You guys are making this way too difficult. Get a cheap single pane window from a building recycling center, make a box out of plywood and paint the inside black. The window is the top/lid for the box. Put your wood inside and put the whole thing out in the sun for a day. Think about how hot the inside of a car gets… your box will be even hotter than that. Rudimentary solar kiln.


----------



## eviglotti (Jun 24, 2018)

Hello William,

I love this idea as a solar kiln would be cheap and easy. It just so happens we had a heat wave here in San Diego yesterday and today, and the outdoor temperatures hit 100 degrees and full sun. So I built the little guy below for some small pieces. It's plywood with glue sealed edges, painted black, with a piece of clear acrylic just to keep things simple. I put some flex seal around the edges and tape to keep it relatively sealed. Again, just keeping things super simple.

Anyway, after an entire day out there, these tiny little pieces hit only about 110 to 120 at the max in the core, and considering it was 100 degrees outside, that isn't a huge difference and doesn't seem hot enough to kill any bugs since it seems like we need 130 or 140 sustained for at least 30 minutes.

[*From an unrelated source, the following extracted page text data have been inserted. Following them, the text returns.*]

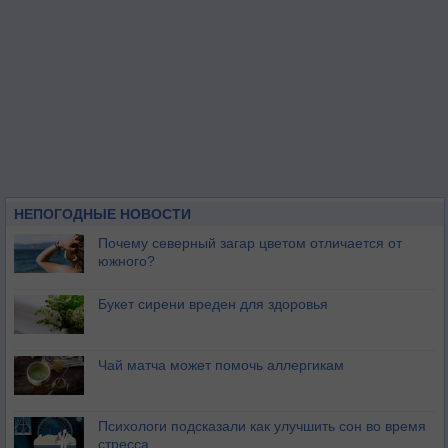
НЕПОГОДНЫЕ НОВОСТИ
Почему северный загар цветом отличается от
южного?
Букет сирени вреден для здоровья
Чай матча может помочь аллергикам
Психологи подсказали как улучшить сон во время
стресса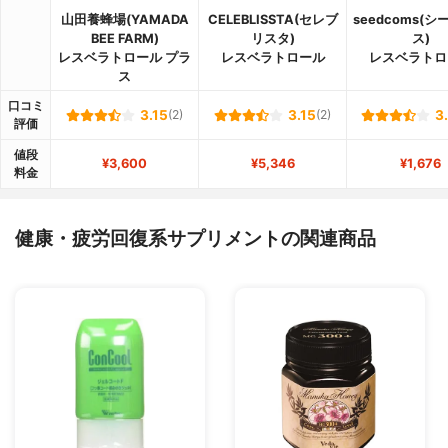
山田養蜂場(YAMADA
CELEBLISSTA(セレブ
seedcoms(
BEE FARM)
リスタ)
ス)
レスベラトロール プラ
レスベラトロール
レスベラトロ
ス
口コミ
3.15
(2)
3.15
(2)
3
評価
値段
¥3,600
¥5,346
¥1,676
料金
健康・疲労回復系サプリメントの関連商品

Is this worth the effort or just go a different direction?


----------



## eflanders (May 2, 2013)

I find this topic very interesting and had heard from the FDA that 200' f for 1 hr. per inch of thickness is what is required by the Fed's for interstate and intercontinental transport. Wood pallets from non u.s. countries are supposed to be "heat treated" to prevent foreign bugs from being transported here. Because of this, I heat treat any wood based food utensils I make per the previously mentioned "recipe".


----------



## Lazyman (Aug 8, 2014)

I have just used clear thick plastic drop clothes for a quick and dirty kiln to kill ambrosia beetles. I just wrapped the wood in the plastic and left it sitting on my concrete driveway which only gets shade at dusk and dawn. The concrete itself probably hits 120+ degrees on a typical summer day. I stuck a wireless thermometer and humidity sensor inside the plastic to get an idea how it was doing. I don't remember exactly how hot it got but I think that the temp got to over 150 (probably the max of the sensor?) and the humidity stayed over 80% since I was trying to get it hot, not necessarily dry. I opened it up at night to let some of the moisture out.


----------